Council sets out plans for 2026/27 budget

Suffolk County Council has published its budget proposal for 2026/27, setting out how it will protect essential services while managing ongoing financial pressures.
Published: 05 Jan 2026

The £850 million plan aims to safeguard frontline services, support the most vulnerable, and invest in Suffolk’s future – despite rising costs, growing demand and shortfalls in national funding.

Key themes of the draft budget include:

  • Savings and efficiencies: £46.5 million of savings through service transformation and efficiencies, including a temporary reduction in employer pension contributions, made possible by the strong position of the council’s pension fund.
  • Rising financial pressures: Increasing demand, in particular for adult and children’s social care, will add £32.2 million in costs, alongside continued pressures from the Dedicated Schools Grant deficit.
  • Reserves: A one-off use of reserves will bridge a £5.9 million funding gap, while keeping reserves above the minimum level needed to manage financial risks.
  • Capital investment: The capital programme has been shortened from four years to three ahead of local government reorganisation in 2028. It continues to fund essential projects like school expansions and infrastructure upgrades, as well as new schemes, such as improvements to bus services, public rights of way, and cycling and walking infrastructure.
"Our priorities are clear: protect frontline services, invest where it will make the most impact, and make the decisions needed to keep Suffolk strong, resilient and ready for the future."
Cllr Richard Smith MVO, Suffolk County Council’s deputy leader and cabinet member for finance
Cllr Richard Smith MVO, Suffolk County Council’s deputy leader and cabinet member for finance, economic development and skills

To support these plans, the council has proposed a 4.99% rise in Council Tax, comprising a 2.99% general increase and an extra 2% for adult care. Alongside a forecast 1% rise in the taxbase, this would generate an additional £27.4 million.

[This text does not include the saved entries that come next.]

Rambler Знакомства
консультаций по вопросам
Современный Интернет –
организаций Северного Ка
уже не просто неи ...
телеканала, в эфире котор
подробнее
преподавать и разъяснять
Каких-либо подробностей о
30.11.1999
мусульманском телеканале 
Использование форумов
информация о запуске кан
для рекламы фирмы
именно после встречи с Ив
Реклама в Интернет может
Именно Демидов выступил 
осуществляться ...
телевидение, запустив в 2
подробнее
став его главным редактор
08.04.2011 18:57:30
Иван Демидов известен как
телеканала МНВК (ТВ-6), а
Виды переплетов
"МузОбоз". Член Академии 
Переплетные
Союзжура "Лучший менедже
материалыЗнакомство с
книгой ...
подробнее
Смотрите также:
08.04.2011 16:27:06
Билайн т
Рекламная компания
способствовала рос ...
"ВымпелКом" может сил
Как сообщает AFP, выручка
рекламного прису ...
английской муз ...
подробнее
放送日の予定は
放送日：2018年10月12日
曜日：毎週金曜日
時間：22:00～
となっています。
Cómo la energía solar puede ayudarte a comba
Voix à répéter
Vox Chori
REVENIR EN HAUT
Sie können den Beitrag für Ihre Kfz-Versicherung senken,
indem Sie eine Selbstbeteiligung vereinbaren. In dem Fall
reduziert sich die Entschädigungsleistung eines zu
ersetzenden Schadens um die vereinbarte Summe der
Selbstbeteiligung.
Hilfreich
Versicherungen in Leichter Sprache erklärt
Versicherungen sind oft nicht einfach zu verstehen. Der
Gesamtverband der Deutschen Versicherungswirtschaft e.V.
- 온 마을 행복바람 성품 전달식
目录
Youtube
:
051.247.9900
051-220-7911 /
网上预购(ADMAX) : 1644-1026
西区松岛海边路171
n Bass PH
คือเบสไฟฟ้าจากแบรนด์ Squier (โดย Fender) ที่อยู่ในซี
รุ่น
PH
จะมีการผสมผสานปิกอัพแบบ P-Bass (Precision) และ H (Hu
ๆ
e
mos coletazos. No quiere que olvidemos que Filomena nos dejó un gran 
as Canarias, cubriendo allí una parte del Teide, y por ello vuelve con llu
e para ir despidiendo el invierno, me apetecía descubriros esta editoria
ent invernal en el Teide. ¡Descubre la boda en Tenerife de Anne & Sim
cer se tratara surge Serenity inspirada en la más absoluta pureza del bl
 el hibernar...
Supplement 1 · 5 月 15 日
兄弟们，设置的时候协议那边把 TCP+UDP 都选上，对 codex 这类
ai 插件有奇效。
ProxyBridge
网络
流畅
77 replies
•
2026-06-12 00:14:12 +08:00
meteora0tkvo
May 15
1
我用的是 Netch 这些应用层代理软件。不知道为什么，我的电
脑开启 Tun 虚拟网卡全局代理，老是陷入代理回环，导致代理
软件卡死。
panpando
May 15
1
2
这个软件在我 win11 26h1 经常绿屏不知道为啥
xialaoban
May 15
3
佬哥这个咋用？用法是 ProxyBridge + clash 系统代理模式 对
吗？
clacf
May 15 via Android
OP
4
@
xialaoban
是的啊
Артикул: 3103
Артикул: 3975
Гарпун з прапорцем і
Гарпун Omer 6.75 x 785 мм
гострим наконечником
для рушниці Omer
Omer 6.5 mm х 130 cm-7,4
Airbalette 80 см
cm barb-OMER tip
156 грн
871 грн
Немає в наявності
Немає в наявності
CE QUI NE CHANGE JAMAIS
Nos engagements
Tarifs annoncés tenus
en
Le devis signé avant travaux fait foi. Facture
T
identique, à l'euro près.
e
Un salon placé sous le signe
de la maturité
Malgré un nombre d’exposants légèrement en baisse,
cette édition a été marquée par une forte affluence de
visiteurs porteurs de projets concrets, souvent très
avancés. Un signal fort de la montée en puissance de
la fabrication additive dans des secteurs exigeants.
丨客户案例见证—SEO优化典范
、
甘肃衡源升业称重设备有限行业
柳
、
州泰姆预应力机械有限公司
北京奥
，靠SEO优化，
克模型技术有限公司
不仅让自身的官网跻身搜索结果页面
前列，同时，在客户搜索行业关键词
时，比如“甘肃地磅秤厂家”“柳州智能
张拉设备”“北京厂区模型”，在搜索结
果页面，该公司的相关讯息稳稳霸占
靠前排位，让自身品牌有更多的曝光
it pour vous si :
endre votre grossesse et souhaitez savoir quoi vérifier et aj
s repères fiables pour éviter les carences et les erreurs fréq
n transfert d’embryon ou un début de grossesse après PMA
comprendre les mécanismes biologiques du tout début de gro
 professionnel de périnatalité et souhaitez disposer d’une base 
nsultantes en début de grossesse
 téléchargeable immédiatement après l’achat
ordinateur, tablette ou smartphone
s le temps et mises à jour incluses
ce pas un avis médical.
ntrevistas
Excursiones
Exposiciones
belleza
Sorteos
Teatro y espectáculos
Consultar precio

For households, this would mean:

  • Band B property: £25.90 per week, an increase of £1.23 a week
    (Band B properties are the most common in Suffolk)
  • Band D property: £33.30 per week, an increase of £1.58 a week.

Cllr Richard Smith MVO, Suffolk County Council’s deputy leader and cabinet member for finance, economic development and skills, said:

“This is a responsible and realistic budget with a clear purpose: to protect what matters most while making targeted investments in Suffolk’s future. It goes beyond simply balancing the books, focusing on strengthening our schools, transport and infrastructure, while keeping essential services stable as we prepare for local government reorganisation in 2028.

“Residents expect high-quality services and careful use of public money, and that is exactly what this budget delivers. Transformation and efficiency across the council will ensure every pound spent delivers value for money – for vulnerable people, for families and for our communities.

“We have proposed a Council Tax increase as part of this budget, and that proposal will be debated in February. It is important to be clear that the government’s provisional finance settlement assumes that councils will raise Council Tax by the maximum permitted each year, leaving local authorities with limited options if essential services are to be maintained.

“Despite these challenging financial circumstances, our priorities are clear: protect frontline services, invest where it will make the most impact, and make the decisions needed to keep Suffolk strong, resilient and ready for the future."

Councillors will consider the plans at a Scrutiny Meeting on Tuesday 13 January 2026, which will be streamed live on the council’s YouTube channel. Relevant papers can be viewed at committeeminutes.suffolk.gov.uk.

The final budget will be agreed by all county councillors at a Full Council meeting on Thursday 12 February 2026.